昨季は、1年間を通しての活躍ができなかった大久保(左)と齋藤(右)。批判覚悟で移籍を決断したふたりが、それぞれ“復活”を期してシーズンに臨む

2月23日に、史上初となる金曜日の開幕戦でスタートする2018年のJリーグ。各チームは開幕に向けて準備を進めている最中だが、最も注目を集めているのは、ディフェンディングチャンピオンとして新シーズンに臨む川崎フロンターレだ。

昨季に初優勝を果たした川崎には、16年にスポーツ映像配信サービス会社「DAZN」と大型契約を結んだJリーグから多額の資金がもたらされる。

優勝賞金3億円に加え、理念強化配分金が3年総額で15億5千万円、J1均等配分金が3億5千万円と、総額22億円を手にすることが決定済み。今年は少なくとも16億5千万円を手にするだけに、このプレシーズンには“大物助っ人外国人”の獲得が期待されていた。

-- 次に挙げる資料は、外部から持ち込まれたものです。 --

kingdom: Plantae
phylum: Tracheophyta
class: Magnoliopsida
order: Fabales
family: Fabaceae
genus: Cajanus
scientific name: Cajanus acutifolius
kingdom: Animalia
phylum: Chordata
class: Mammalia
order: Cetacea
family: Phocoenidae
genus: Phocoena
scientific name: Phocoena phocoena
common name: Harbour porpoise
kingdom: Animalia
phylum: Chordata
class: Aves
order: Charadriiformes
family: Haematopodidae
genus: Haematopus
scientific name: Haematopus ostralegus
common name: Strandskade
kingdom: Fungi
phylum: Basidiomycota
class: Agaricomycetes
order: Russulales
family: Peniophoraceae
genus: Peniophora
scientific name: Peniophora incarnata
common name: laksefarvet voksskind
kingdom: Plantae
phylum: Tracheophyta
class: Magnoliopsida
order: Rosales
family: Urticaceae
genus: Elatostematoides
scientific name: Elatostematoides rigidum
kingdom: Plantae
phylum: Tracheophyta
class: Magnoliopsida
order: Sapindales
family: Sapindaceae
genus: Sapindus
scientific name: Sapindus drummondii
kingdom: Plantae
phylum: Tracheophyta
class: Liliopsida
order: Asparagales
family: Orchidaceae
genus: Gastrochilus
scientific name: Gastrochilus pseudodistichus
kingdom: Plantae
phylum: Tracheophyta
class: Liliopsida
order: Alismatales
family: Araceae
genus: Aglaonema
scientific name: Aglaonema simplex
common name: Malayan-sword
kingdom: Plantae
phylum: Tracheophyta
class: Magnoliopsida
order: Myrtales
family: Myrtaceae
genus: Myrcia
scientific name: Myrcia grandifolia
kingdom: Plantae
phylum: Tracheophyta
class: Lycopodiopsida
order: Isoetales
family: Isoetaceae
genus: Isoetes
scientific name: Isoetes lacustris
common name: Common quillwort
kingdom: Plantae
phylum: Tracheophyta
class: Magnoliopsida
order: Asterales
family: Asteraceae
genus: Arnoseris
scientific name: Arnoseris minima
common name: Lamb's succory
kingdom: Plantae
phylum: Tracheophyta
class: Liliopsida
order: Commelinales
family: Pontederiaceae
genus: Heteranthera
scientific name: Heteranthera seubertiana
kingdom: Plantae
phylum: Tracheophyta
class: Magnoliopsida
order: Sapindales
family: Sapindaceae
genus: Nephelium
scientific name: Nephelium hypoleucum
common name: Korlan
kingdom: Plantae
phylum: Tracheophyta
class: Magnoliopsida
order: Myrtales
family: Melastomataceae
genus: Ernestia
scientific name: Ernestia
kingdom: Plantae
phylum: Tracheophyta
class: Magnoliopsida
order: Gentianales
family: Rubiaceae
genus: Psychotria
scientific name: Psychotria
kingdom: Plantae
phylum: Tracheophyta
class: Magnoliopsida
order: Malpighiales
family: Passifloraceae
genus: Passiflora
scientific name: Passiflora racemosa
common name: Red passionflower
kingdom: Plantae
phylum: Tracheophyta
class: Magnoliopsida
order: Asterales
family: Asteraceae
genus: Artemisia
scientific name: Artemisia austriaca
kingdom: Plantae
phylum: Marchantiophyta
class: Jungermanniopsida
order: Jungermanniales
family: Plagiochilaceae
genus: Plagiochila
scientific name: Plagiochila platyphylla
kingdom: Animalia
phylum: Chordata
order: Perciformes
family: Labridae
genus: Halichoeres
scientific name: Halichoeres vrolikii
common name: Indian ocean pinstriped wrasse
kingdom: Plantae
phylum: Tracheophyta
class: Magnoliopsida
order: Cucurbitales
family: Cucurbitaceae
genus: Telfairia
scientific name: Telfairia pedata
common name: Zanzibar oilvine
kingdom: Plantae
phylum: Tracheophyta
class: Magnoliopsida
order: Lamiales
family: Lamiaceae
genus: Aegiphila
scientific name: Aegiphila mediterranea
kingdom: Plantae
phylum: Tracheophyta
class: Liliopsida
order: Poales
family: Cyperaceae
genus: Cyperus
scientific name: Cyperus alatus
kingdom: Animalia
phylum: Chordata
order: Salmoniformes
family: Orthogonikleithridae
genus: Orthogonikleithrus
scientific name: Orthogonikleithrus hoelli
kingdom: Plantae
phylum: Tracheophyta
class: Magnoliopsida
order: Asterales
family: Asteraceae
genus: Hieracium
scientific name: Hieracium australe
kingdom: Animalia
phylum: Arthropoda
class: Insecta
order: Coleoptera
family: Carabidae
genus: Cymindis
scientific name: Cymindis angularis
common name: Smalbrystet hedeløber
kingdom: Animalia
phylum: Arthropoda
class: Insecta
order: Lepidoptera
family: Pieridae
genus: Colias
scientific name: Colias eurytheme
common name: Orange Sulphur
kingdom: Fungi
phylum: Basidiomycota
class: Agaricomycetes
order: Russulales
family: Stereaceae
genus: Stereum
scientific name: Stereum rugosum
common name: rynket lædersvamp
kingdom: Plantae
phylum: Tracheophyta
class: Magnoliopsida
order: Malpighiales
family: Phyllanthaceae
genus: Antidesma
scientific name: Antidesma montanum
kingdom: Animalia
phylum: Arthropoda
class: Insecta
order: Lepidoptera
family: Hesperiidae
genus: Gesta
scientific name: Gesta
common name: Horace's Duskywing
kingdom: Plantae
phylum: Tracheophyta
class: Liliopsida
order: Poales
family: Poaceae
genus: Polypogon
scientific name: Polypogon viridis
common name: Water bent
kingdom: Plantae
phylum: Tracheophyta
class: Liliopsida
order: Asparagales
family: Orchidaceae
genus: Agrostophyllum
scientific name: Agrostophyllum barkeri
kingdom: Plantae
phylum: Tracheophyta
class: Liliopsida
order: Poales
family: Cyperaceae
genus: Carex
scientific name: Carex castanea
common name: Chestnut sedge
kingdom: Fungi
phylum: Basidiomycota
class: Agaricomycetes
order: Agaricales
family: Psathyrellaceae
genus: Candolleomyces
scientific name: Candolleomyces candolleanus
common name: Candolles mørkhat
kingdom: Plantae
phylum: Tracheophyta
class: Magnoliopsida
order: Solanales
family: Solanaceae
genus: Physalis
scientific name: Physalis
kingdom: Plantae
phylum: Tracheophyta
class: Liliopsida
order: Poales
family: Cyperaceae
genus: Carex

ところが、いざフタを開けてみると、自分たちの攻撃的スタイルに確実にフィットしそうな有力日本人選手を積極的に補強した。“名より実を取る”堅実な補強策を展開し、特に日本代表クラスのFWふたりの加入で前線の選手層は厚みを増した。

その代表格のひとりが、FC東京からフロンターレに復帰を果たした大久保嘉人だ。1月21日の新体制発表会で「去年ちょっと移籍して、外から川崎フロンターレの試合をほぼ毎試合見ていましたけど、やっぱり(川崎が)好きなんだと思いました」と、川崎に対するチーム愛を語った大久保は13年から16年まで川崎でプレーし、13年からは3年連続得点王に輝いた実力の持ち主。チームを離れたのはわずか1年ということを考えれば、川崎のサッカーにフィットすることは確実だ。

しかも、チームには昨季に得点王を獲得した小林悠もいるだけに、得点力はリーグ随一とみていい。仮にふたりが1トップのポジション争いをすることになっても、リーグ戦とACL(アジアチャンピオンズリーグ)の“ダブルタイトル”を目標とする川崎にとっては、二枚看板をローテーションで起用できるメリットも生まれる。果たして、鬼木達(とおる)監督はこのふたりをどのように起用するのか。そこが最大の注目点となりそうだ。

さらに川崎は、横浜F・マリノスの前キャプテンである齋藤学をフリートランスファー(移籍金なし)で獲得した。今回の移籍によって横浜FMのファンから“裏切り者”のレッテルを貼られてしまった齋藤は、高速かつテクニカルなドリブル突破を最大の武器とする国内屈指のウインガーだ。

昨季は同チームで中村俊輔(現ジュビロ磐田)が背負っていた背番号10番とキャプテンマークを引き継ぎ、開幕からセンセーショナルな活躍でチームを牽引(けんいん)した。川崎には家長昭博と阿部浩之というライバルも存在するが、齋藤の加入によってウイングのポジションが豪華な陣容となったことは間違いない。

齋藤は、昨季に大きなケガをしてリハビリを続けているが、実力的にはスタメンを獲得する可能性が高い。自身も「今夏のロシアW杯出場のために、今回の移籍を決断した」と公言しているように、気合いも十分だ。ちなみに、故障は3月から4月には癒(い)えるとみられている。

資金力を蓄えながら、確実に戦力をアップさせた川崎。“懐”に余裕を持って挑む今シーズンも、優勝候補の筆頭となりそうだ。